Shortly after I moved to Fairfax City 5 years ago I called the planning director to ask him whether bike racks were being required as part of the Old Town redevelopment. He responded that “we don’t want to encourage bicycling in downtown.” Bicycling on its narrow streets was seen as too dangerous. Instead the city planned to install a bike parking facility on the periphery — the “park once” philosophy applied, strangely and inappropriately, to bicyclists. (Neither the bike station nor racks have yet materialized.)

Prospects are better now. Several of the City Council members elected in 2008 are bicyclists, and the city has started to take small steps toward improving bicycling. Bike racks have been installed on  the city’s CUE buses, and City Councilmember David Meyer has convened city officials and advocates to develop a comprehensive bicycle initiative. On Saturday June 6  Meyer and fellow Councilmember Dan Drummond joined the Fairfax City chapter of Fairfax Advocates for Better Bicycling for the group’s Tour de Fairfax. Mayor Robert Lederer and his daughters also participated in the first leg of the ride.

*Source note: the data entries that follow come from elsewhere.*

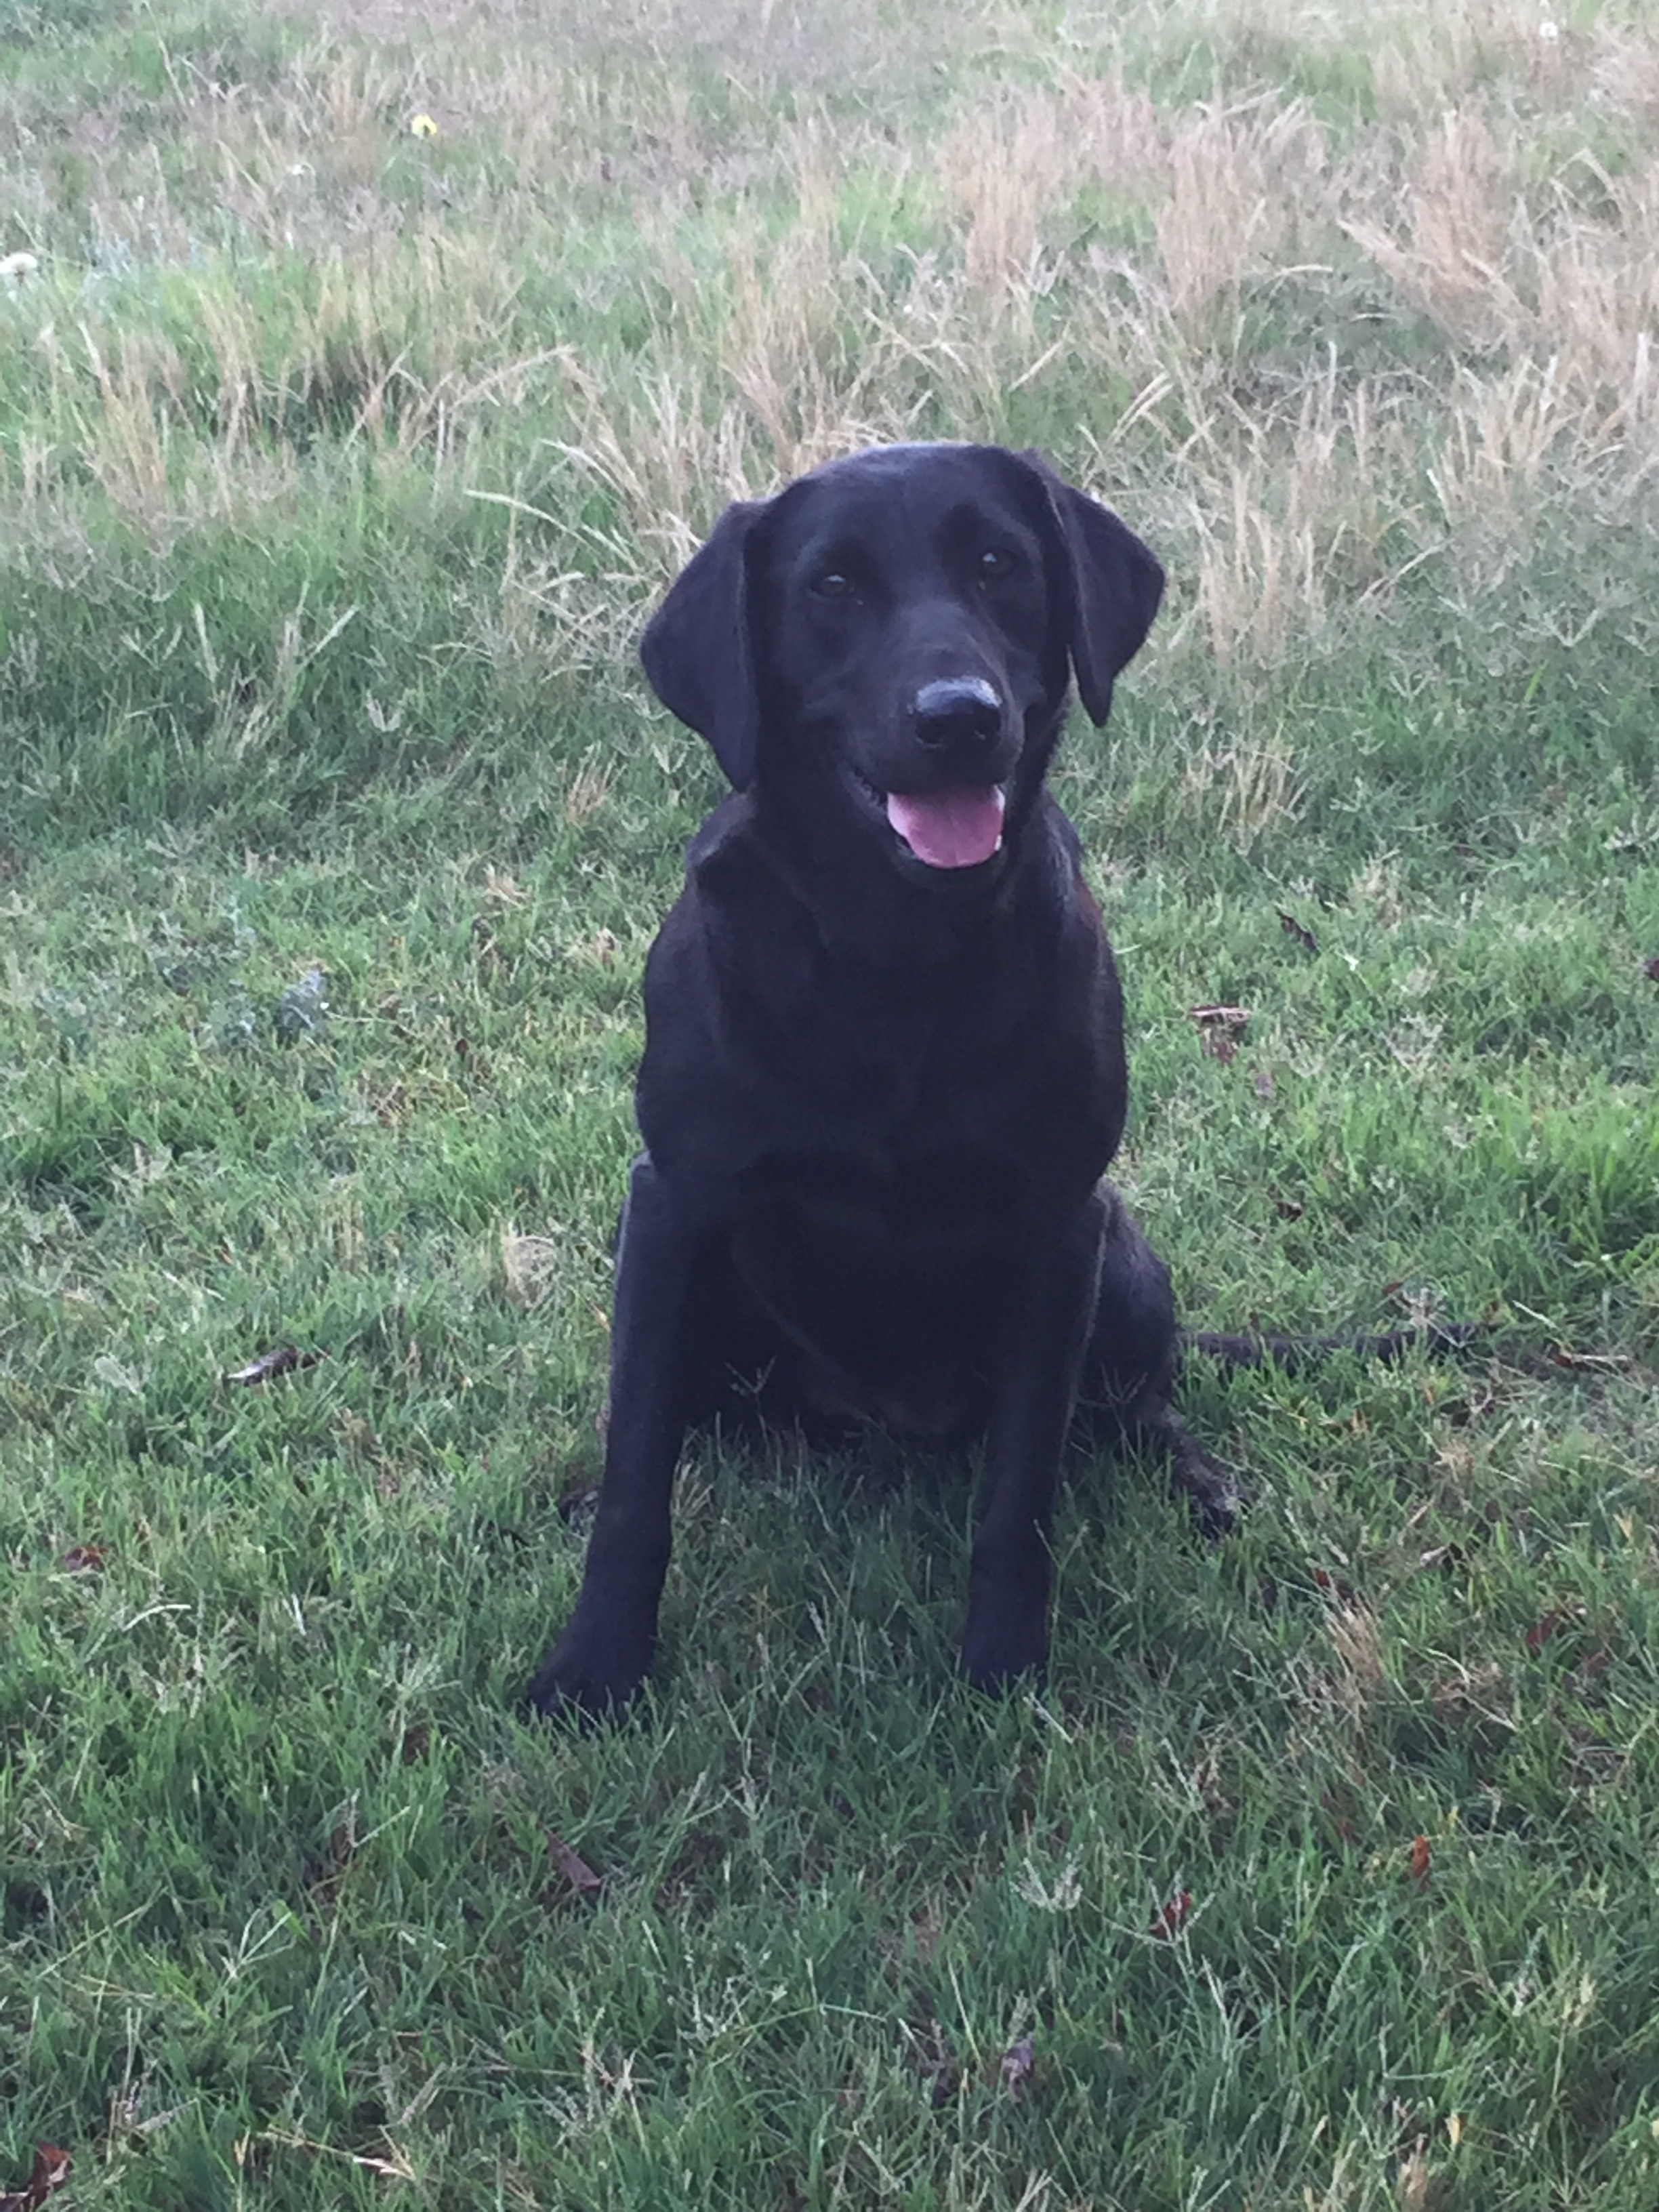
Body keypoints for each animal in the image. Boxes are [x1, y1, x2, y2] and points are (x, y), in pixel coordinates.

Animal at [526, 440, 1238, 1716]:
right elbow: (637, 1475)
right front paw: (595, 1666)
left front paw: (1002, 1667)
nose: (958, 719)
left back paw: (1196, 1476)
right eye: (833, 587)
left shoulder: (1056, 1224)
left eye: (999, 564)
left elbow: (1021, 1489)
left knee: (1131, 1404)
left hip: (1119, 1261)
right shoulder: (671, 1203)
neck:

Fairfax City’s current bike network is oriented around its parks and focused on trails, which are extensive. The Fairfax City chapter of FABB is focused on improving access to key destinations in and near the city, such as Old Town stores, offices, supermarkets, George Mason University and the Vienna Metrorail station. FABB volunteers have identified several viable bicycle routes between GMU and the Vienna station, both along University Drive and  Old Lee Highway. As the above picture of Old Lee suggests, there is excess capacity on the road that could accommodate bicycle lanes.

With transportation improvements looming for Fairfax Boulevard, FABB wants to get ahead of the curve and ensure that on-road bike lanes and other bicycle and pedestrian measures are included in the reshaping of the city’s commercial center. Recently approved widenings of Jermantown Road, where two city schools are located along with a neighborhood park and the Gainesborough Court apartment complex, will make that street harder to cross and to navigate by bicycle. We don’t want the same thing to happen with Fairfax Boulevard.

Posted in Bicycling, Fairfax Boulevard, Fairfax City | Tagged: , | 1 Comment »

Fairfax Boulevard

Posted by Fairfax City Citizens on June 1, 2009

Photo courtesy Dover Kohl

Photo courtesy Dover Kohl

It’s been more than two years since Fairfax City organized a charrette on 29/50 i.e. Fairfax Boulevard, and I fear the great plan that the city came up with is gathering dust. The plan developed by Dover Kohl was excellent, just the sort of urban streetscape that will help the city capture more business. But Mayor Lederer has backed away from the plan and said it is too compact and dense for Fairfax City.

Maybe so, but the Boulevard needs to reinvent itself through better zoning soon or else the uses coming to replace the increasingly vulnerable auto dealerships and other merchants will be nearly as pedestrian- and bike-unfriendly as what we have now. The most recent new development on the Boulevard is (yet another) Chevy Chase Bank. The building could be worse as far as banks go, but it’s not a step toward a more walkable public corridor either. The mini-shopping center anchored by a Starbucks and Five Guys is standard suburban development fronted by a parking lot. Put parking in back and wall it off from the adjoining neighborhoods.

Old Town Fairfax though is looking better. I would have preferred more apartment units and office units, and a higher building line, but it’s much better than what we had before. And where are the bike racks??? Let’s give credit to the Mayor and Council for getting that through.